WHAT THE TASK REQUIRES:
Your answer is one number, how many lines in the entries include "center".

(Stored data entries)
►
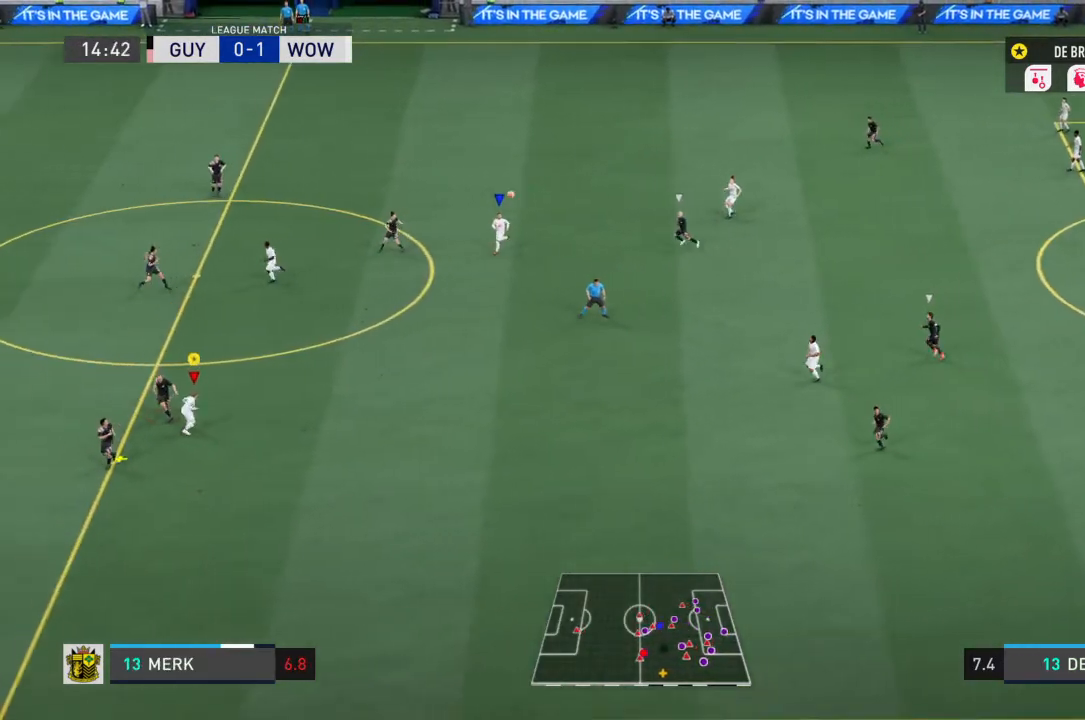
{"buttons": ["SQUARE", "L1"], "left_stick": "up", "right_stick": "center", "events": [[434, "SQUARE", "down"], [434, "left_stick", "up"]]}
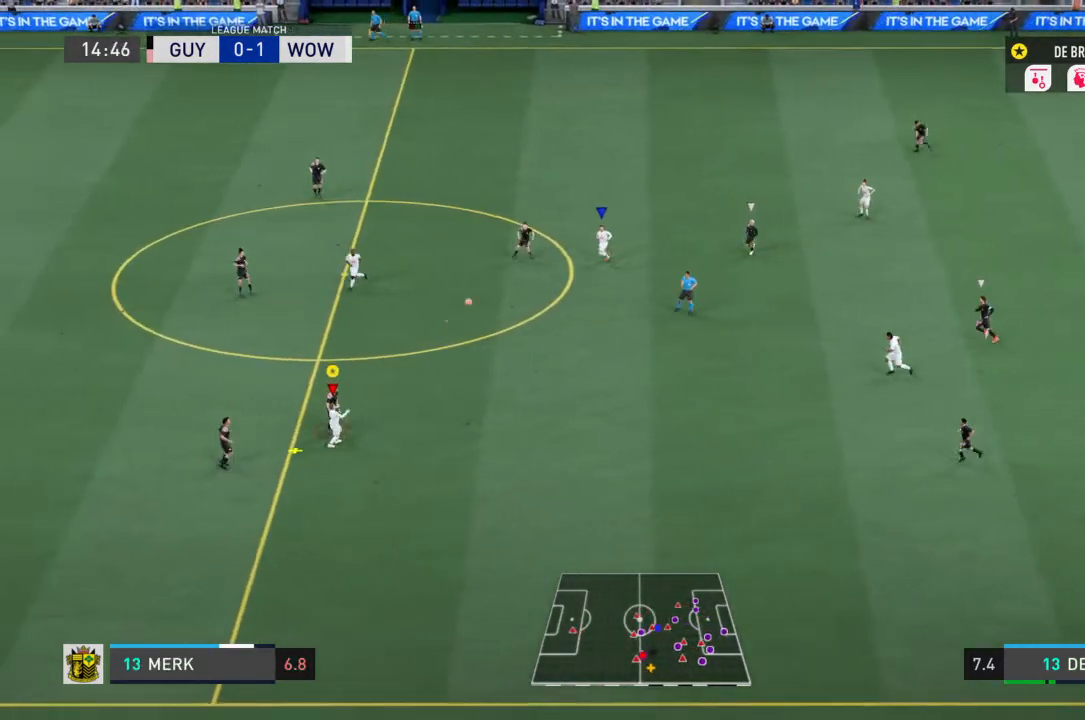
{"buttons": ["L1"], "left_stick": "up-right", "right_stick": "center"}
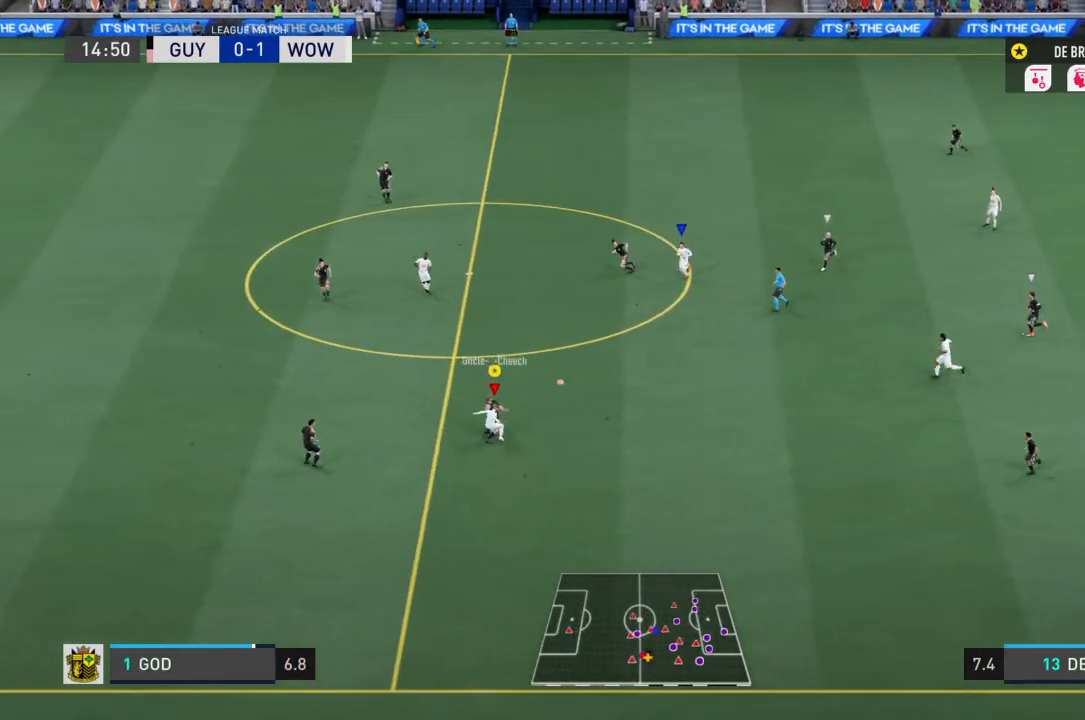
{"buttons": [], "left_stick": "center", "right_stick": "center", "events": [[467, "left_stick", "center"], [501, "L1", "up"]]}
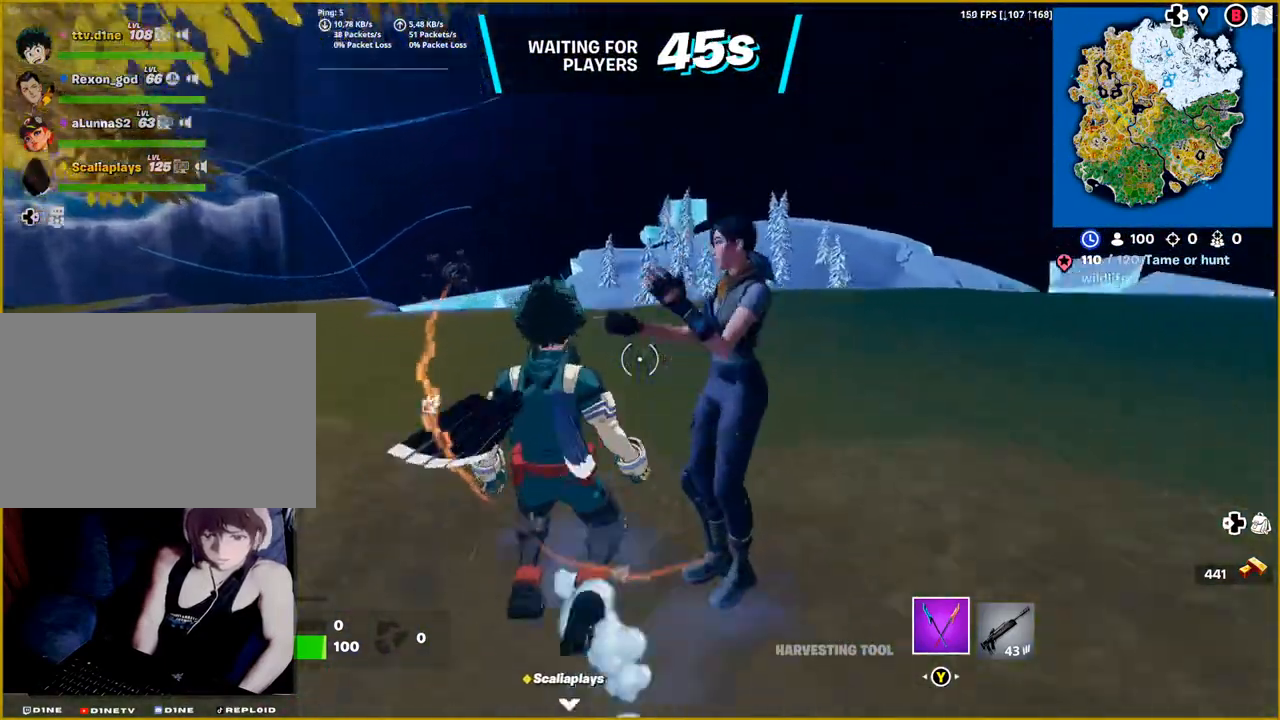
Gameplay with a controller (PlayStation layout); each line is a JSON object with the inputs held at the frame after it. "events" lists button and stick changes between this image and that frame as [ms after this image, input, new state], when the widget could be followed in between.
{"buttons": [], "left_stick": "center", "right_stick": "center", "events": [[333, "left_stick", "center"]]}
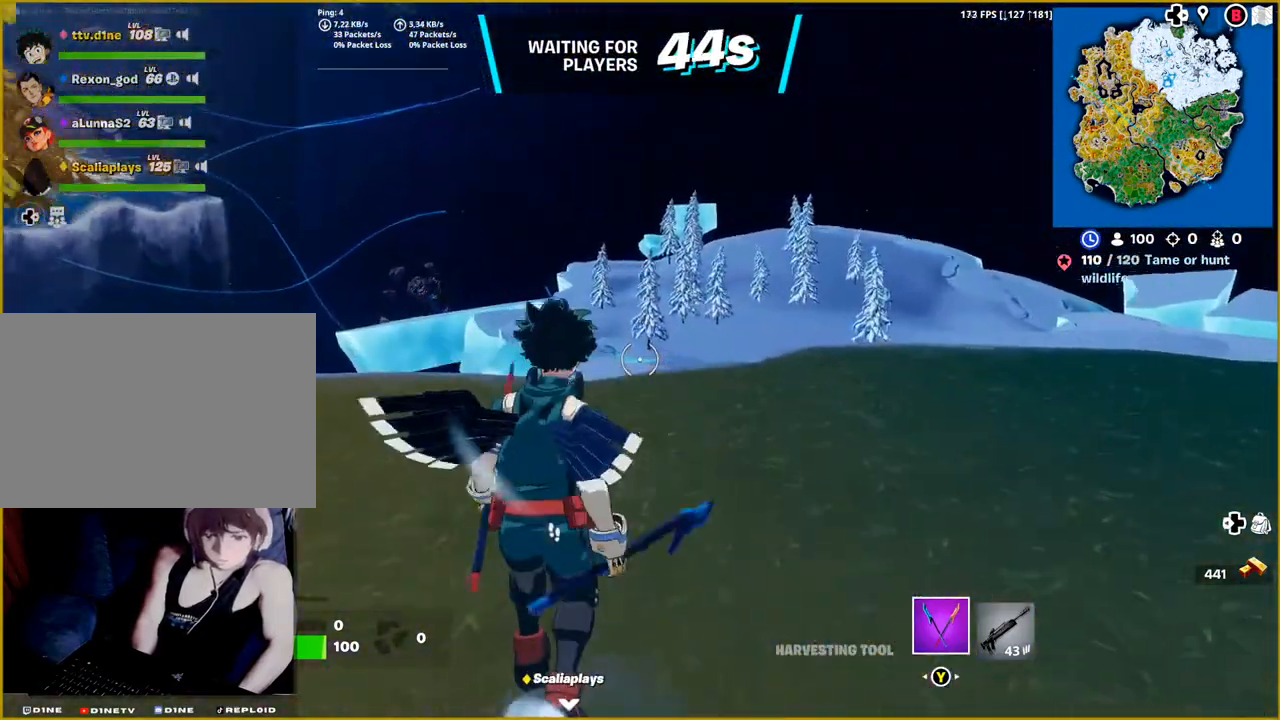
{"buttons": [], "left_stick": "down-left", "right_stick": "right", "events": [[150, "right_stick", "right"], [250, "left_stick", "left"], [383, "left_stick", "down-left"]]}
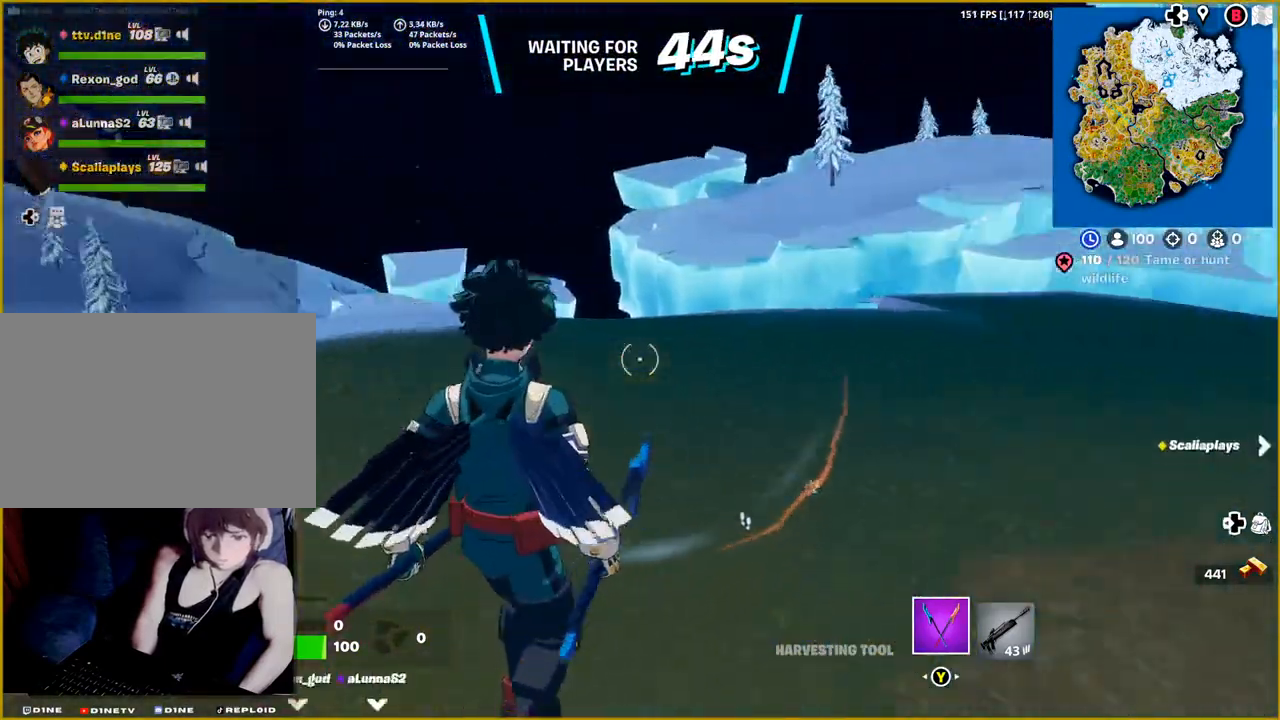
{"buttons": [], "left_stick": "down", "right_stick": "right", "events": [[83, "left_stick", "down"]]}
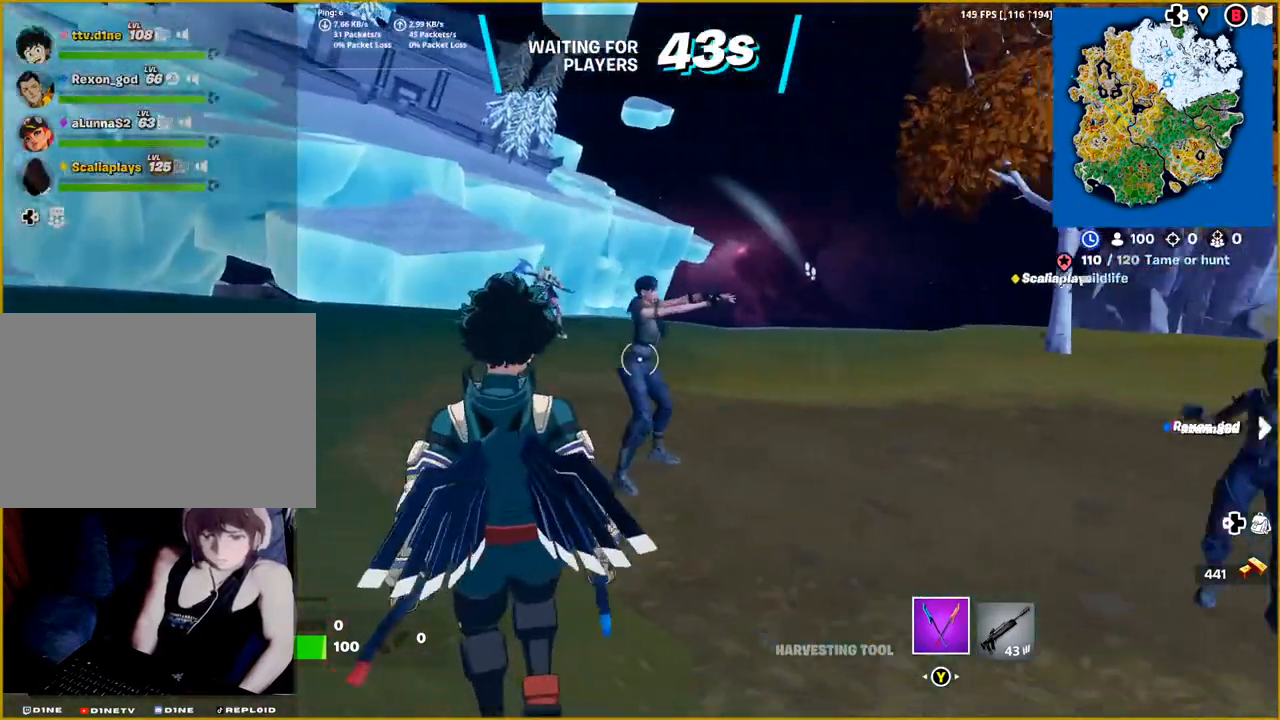
{"buttons": [], "left_stick": "down", "right_stick": "center", "events": [[133, "right_stick", "center"]]}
◄
SOLUTION FOR THIS TASK:
5